TASK DETAILS —
Count the lines in the records below that contain the word "series", and give only that number.

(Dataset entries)
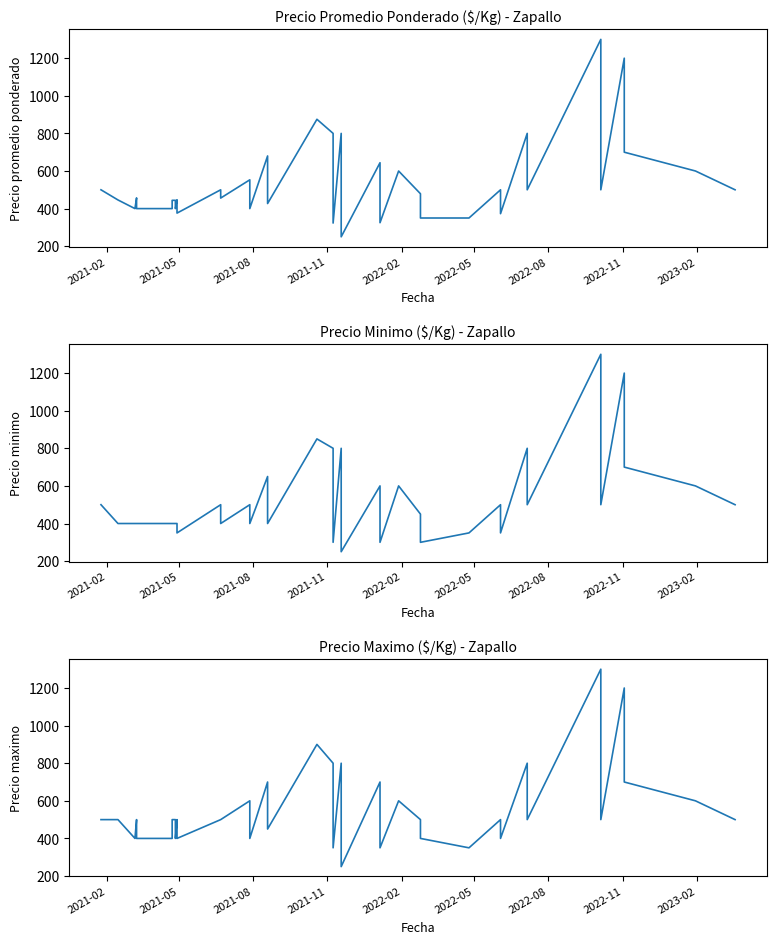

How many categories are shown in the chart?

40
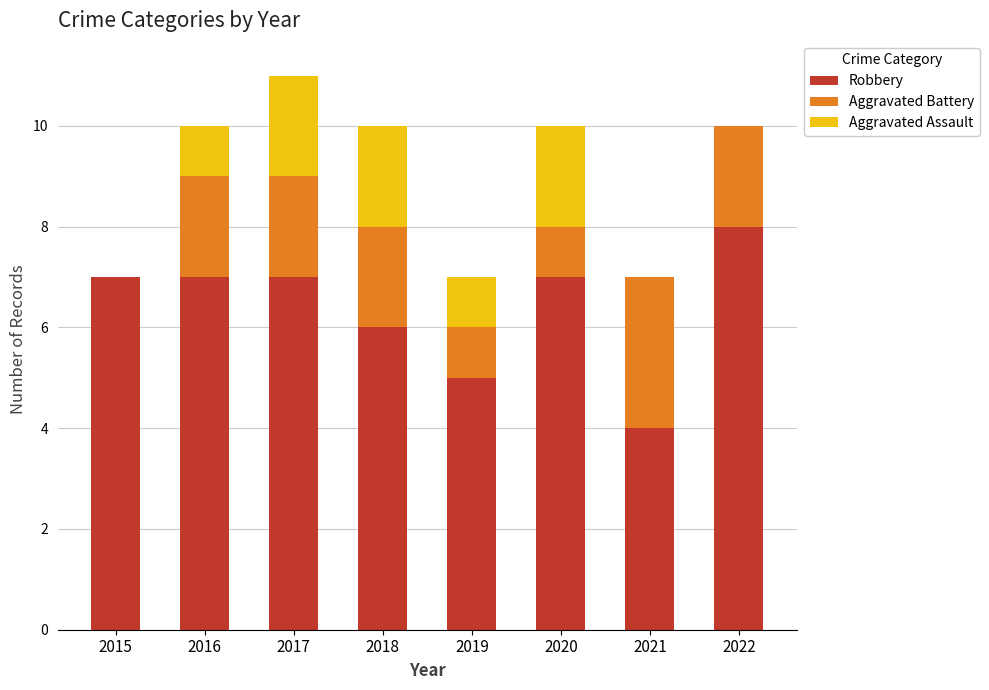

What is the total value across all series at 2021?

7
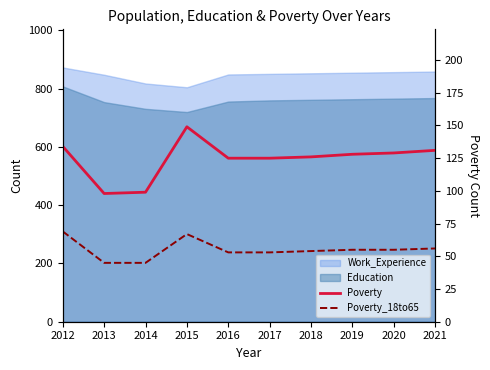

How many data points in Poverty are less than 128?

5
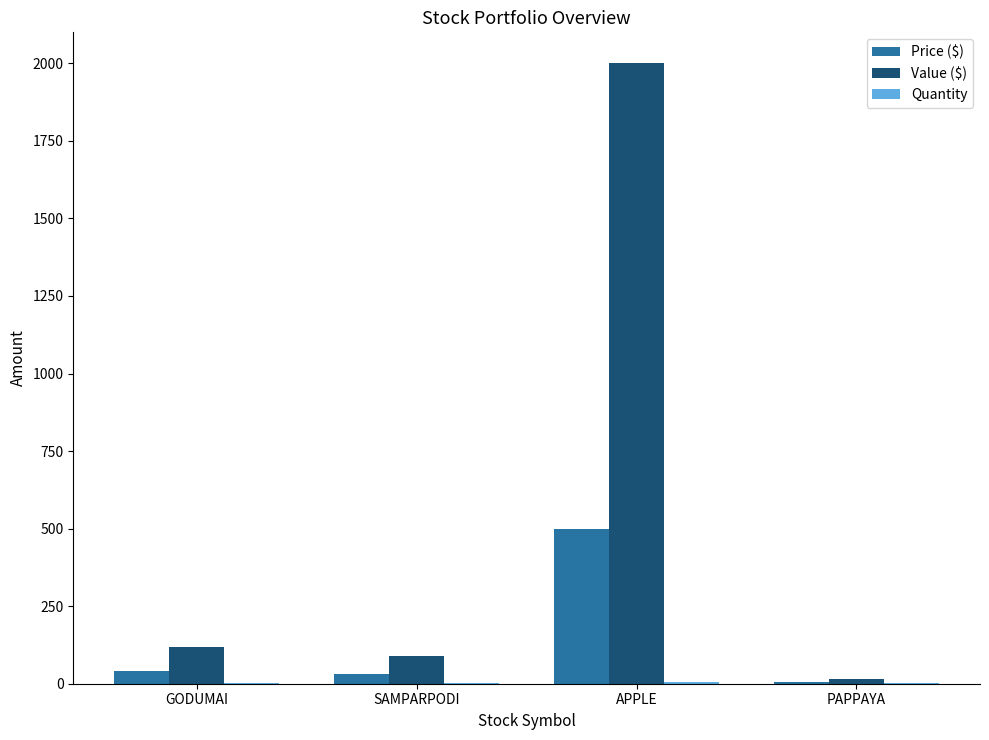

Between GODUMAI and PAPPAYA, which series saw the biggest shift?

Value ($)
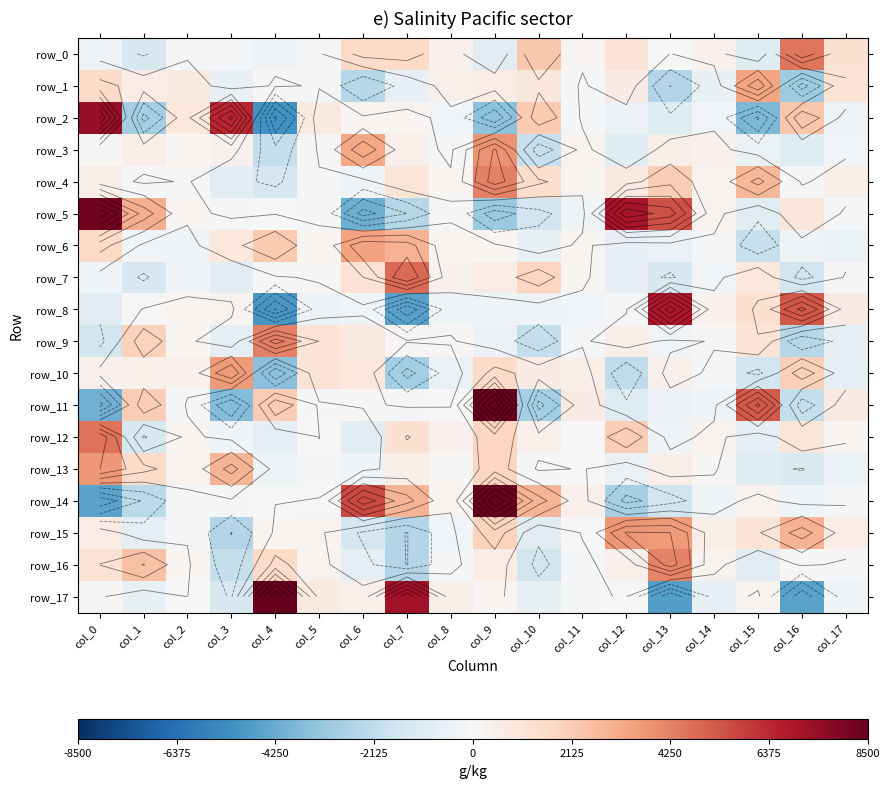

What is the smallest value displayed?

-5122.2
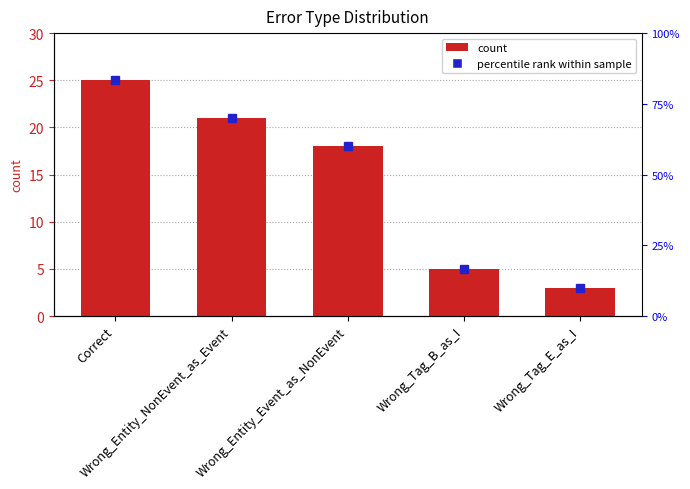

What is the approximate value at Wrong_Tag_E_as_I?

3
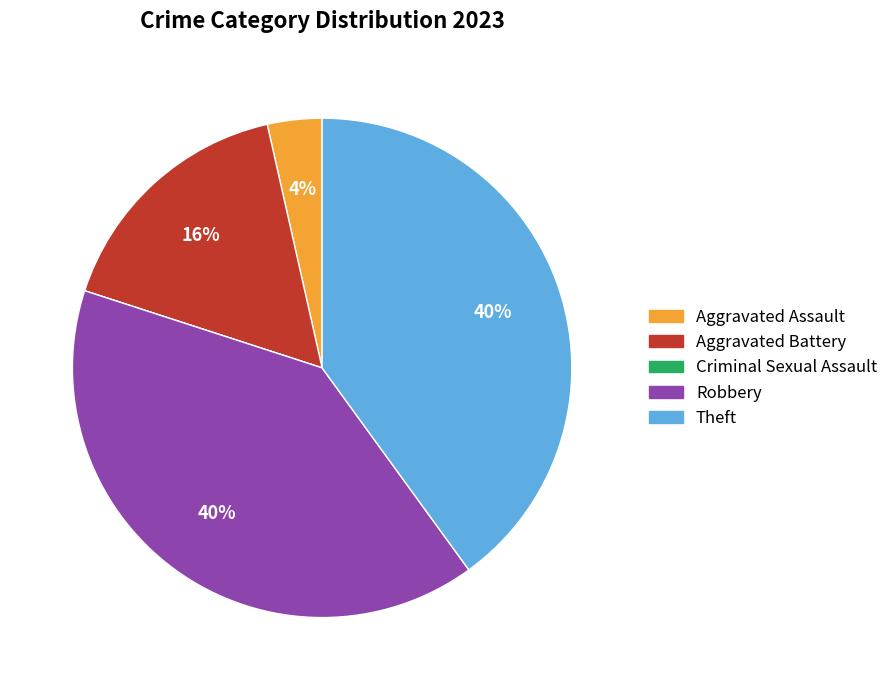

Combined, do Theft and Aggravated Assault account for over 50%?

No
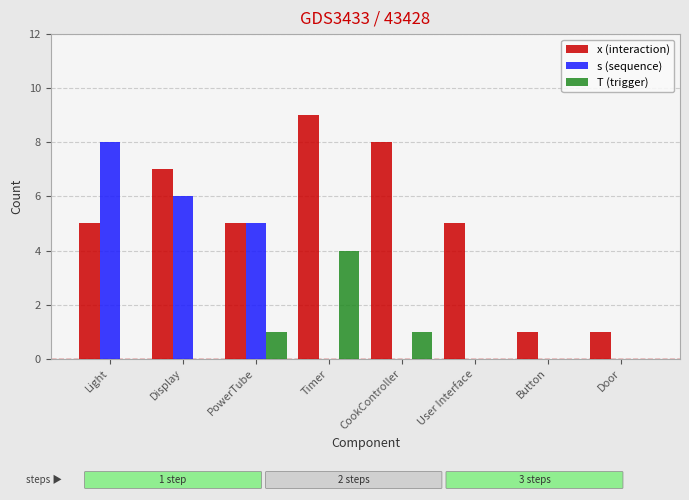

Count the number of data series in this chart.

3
==
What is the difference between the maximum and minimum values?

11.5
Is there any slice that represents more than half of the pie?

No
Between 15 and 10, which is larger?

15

WRITTEN RESPONSE —
3